While some might think alpaca farming is an easy way to get a generous tax deduction, Pete Sepp, executive vice president of the National Taxpayers Union, isn’t upset about it. “It shouldn’t be surprising that a tax law passed by Congress not only helps people in traditional lines of business but also encourages others in pursuits some would find . . . exotic.”

He added that the alpaca breeding community seems to have done a good job at marketing the tax advantages of raising livestock on a small scale. “This wouldn’t be the first time in modern history that tax laws have helped to fuel growth of an industry potentially developing ahead of its consumer market,” Sepp said.

Illinois’s climate is conducive to raising alpacas with cold winters and mild summers, said Don Kent, president of the Illinois Alpaca Owners and Breeders Association. He said there are 60 member farms in Illinois, but not all alpaca farms register with the association.

Kent said in the last five to 10 years, Illinois has seen a large growth of alpaca farms.

“It slowed down during the recession and now it’s starting to pick back up.” Kent said the key is marketing the products directly to consumers in the form of hats, scarves, ponchos and blankets, for example—or to manufacturers who process the fiber.

Alpaca farming is becoming popular at the national level as well. “The potential is there for years of offspring and can turn into overall profit,” Putney said. Alpaca farming is gaining more momentum, and Putney estimates there could be upwards of 250,000 alpacas in the United States.

Alpaca farming may not be happening on the same scale as raising chickens or other livestock, but it  could become a large-scale commercial industry in the next 10 to 15 years.

Claudia Raessler, an alpaca farmer at SuriPaco Farm in North Yarmouth, Maine, and a member on the board of directors at Alpaca Owners and Breeders Association, says consumers are just beginning to appreciate alpaca fiber, which is very light and soft. “The market is just starting really for U.S.-made alpaca products.
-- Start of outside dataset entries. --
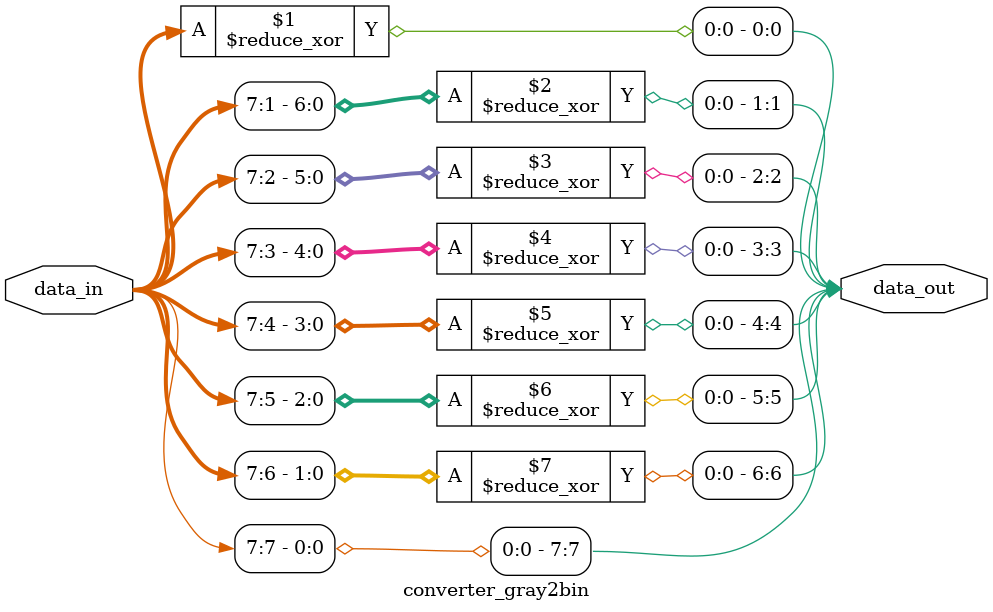
<source format=sv>
`ifndef CONVERTER_GRAY2BIN_SV
`define CONVERTER_GRAY2BIN_SV

`timescale 1ns / 1ps

module converter_gray2bin #(
    parameter logic [31:0] DATA_WIDTH = 8

) (
    input  logic [DATA_WIDTH-1:0] data_in,
    output logic [DATA_WIDTH-1:0] data_out
);

    generate
        genvar i;
        for (i = 0; i < DATA_WIDTH; i = i + 1) begin : gen_bin
            assign data_out[i] = ^data_in[DATA_WIDTH-1:i];
        end
    endgenerate

endmodule

`endif

</source>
It’s been difficult because of the [low] volume and . . . textile manufacturing in this country has taken a big hit.” Raessler is the former head of Cotton Inc., the marketing association promoting cotton apparel, and is currently creating a branding campaign for alpaca fleece.

Steve Putney, managing partner at Safe Haven Farm in Connecticut, said the demographics of alpaca farmers have changed quite a bit in the last 10 years. Putney said seven years ago typical alpaca farmers were retired couples who wanted something to do and to add to their retirement fund. Now, he said, younger families with small children are getting away from the city. “There’s a resurgence in the family farm,” Putney said.

Putney has been an alpaca farmer for the last five years. He quit his corporate job and now runs the largest alpaca farm in Connecticut.

But is it a profitable business to pursue? Yes and no, farmers say. According to Raessler, many alpaca farmers are dual-income families. “A lot of people who work and also want a rural lifestyle will choose alpacas,” Raessler said. Depending on whether the farm is oriented toward fiber production or breeding, the alpaca business can serve as a hobby or a six-figure income generator, players say.

For those who already have at least an acre of land, startup costs for a small production farm can be as low as $200 per alpaca, Putney said. Alpacas require a lean-to-style shelter, one bale of hay per week and supplemental feed. A 50-pound bag of feed runs less than $20, Putney said. Alpacas eat 1.5 to 2 pounds of feed per day. “You can comfortably put five to seven alpacas per acre,” Putney said.

Breeding alpacas can be very profitable, but the startup costs are higher. “A good young male can cost between $8,000 and $15,000,” Raessler said. In addition to females, “you would preferably have two males.” The financial commitment can turn into a $100,000 profit even before the IRS deduction, she added.